> [Extrait cité]
EINSTEIN ET SA BOULE DE CRISTAL
Une lettre montre que le savant imaginait déjà les oiseaux comme une clé pour comprendre des phénomènes physiques.
Une lettre écrite par Albert Einstein en 1949 montre que le célèbre physicien imaginait déjà les oiseaux comme une clé pour comprendre des phénomènes physiques. C’est en regardant un reportage de la BBC sur les abeilles en 2019 qu’une certaine Judith Davys s’est rappelé l’existence d’une lettre qu’Einstein avait adressée à son défunt mari, Glyn. Dans les années 1940, ce dernier s’était intéressé aux recherches de l’éthologue Karl von Frisch portant sur la capacité d’orientation des abeilles grâce à la polarisation de la lumière du ciel.
Dans ce court message, Einstein raconte être au fait des travaux de Karl von Frisch. Surtout, il dit croire que l’analyse des perceptions animales pourrait permettre la compréhension de processus physiques encore inconnus. Il cite l’examen du comportement des oiseaux migrateurs comme un exemple prometteur.
Une intuition qui a été démontrée 70 ans plus tard! C’est en 2004 qu’une étude a prouvé pour la première fois que des grives se dirigent grâce à une forme de boussole magnétique. Une des théories pour expliquer ce phénomène provient de la biologie quantique qui, comme son nom l’indique, s’intéresse aux liens entre la mécanique quantique et la biologie.

> [Données présentées]
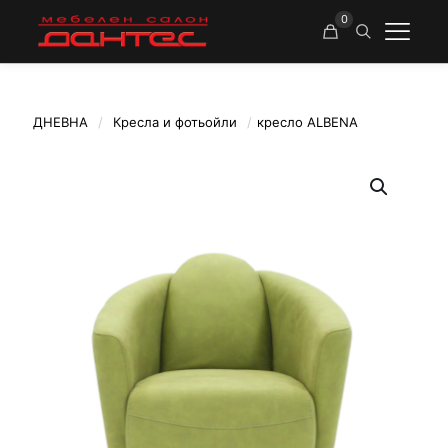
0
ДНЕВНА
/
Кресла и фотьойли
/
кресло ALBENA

--

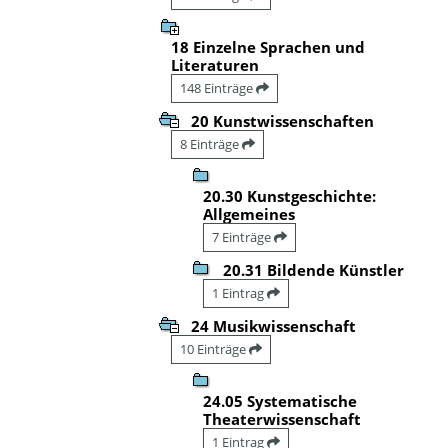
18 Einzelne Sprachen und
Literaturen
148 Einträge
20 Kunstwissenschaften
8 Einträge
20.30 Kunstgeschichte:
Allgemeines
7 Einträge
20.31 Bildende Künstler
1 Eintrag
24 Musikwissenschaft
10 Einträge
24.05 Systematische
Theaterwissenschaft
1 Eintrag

* * *

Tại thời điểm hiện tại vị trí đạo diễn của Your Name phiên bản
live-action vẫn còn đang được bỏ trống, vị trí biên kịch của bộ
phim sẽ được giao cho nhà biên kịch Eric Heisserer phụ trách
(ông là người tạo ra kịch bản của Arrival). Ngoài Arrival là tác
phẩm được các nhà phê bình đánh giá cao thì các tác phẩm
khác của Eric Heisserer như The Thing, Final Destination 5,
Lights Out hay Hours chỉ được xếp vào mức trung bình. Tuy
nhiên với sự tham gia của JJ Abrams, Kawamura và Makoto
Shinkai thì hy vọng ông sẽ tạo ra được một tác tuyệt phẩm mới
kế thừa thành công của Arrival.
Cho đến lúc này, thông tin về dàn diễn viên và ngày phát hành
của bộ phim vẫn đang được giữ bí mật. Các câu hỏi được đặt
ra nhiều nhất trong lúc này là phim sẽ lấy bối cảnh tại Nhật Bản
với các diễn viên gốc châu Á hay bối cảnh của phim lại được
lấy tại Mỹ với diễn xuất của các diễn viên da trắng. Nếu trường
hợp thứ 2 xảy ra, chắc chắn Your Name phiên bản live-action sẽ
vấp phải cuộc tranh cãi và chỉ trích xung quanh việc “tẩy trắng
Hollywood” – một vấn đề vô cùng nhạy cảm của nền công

> [Questions à traiter]
A: D'après le texte sur la lettre d'Einstein, en quelle année une étude a-t-elle prouvé pour la première fois que des grives se dirigent grâce à une forme de boussole magnétique ?
B: Prolongez le texte sur la lettre d'Einstein à partir de sa dernière phrase.
Le matériel présenté ci-dessus constitue un ensemble distinct.

> [Réponses aux questions]
A: En 2004.

B:
«Cela nous montre à quel point Einstein était un chercheur exceptionnel, mentionne Adrian Dyer, le scientifique que Judith Davys a pu voir dans le reportage de la BBC. Il devait avoir réfléchi à ce problème, à ces oiseaux qui s’orientent précisément sur d’incroyables distances. Il entrevoyait le degré de difficulté de cet exploit et pressentait que l’étude de celui-ci pourrait pousser les limites de notre compréhension de la physique.» Le professeur Dyer et ses collègues ont relaté toute l’affaire dans un article du Journal of Comparative Physiology A publié en mai dernier.
Une anticipation qui n’a rien de surnaturel pour Annie Angers, professeure au Département de sciences biologiques de l’Université de Montréal. « Tous les scientifiques sont conscients que la nature a beaucoup à nous apprendre, cela ne me surprend donc pas qu’Einstein ait pu penser à cela. »
C’est plutôt le travail d’enquête du professeur Dyer qui l’a impressionnée. En effet, Adrian Dyer et son équipe ont dû fouiller les mémoires de la famille Davys et les archives de l’époque pour préciser l’objet de la lettre initiale de Glyn Davys (aujourd’hui introuvable) et comprendre pourquoi il avait communiqué avec Einstein en premier lieu. « J’ai trouvé le propos de M. Dyer très convaincant, déclare Annie Angers. Mais lorsqu’on lit enfin cette fameuse lettre d’Einstein, on se rend compte qu’elle ne fait que 10 lignes. Ça tombe un peu à plat ! » De quoi renforcer la réputation qu’avait ce grand esprit d’être un homme de peu de mots.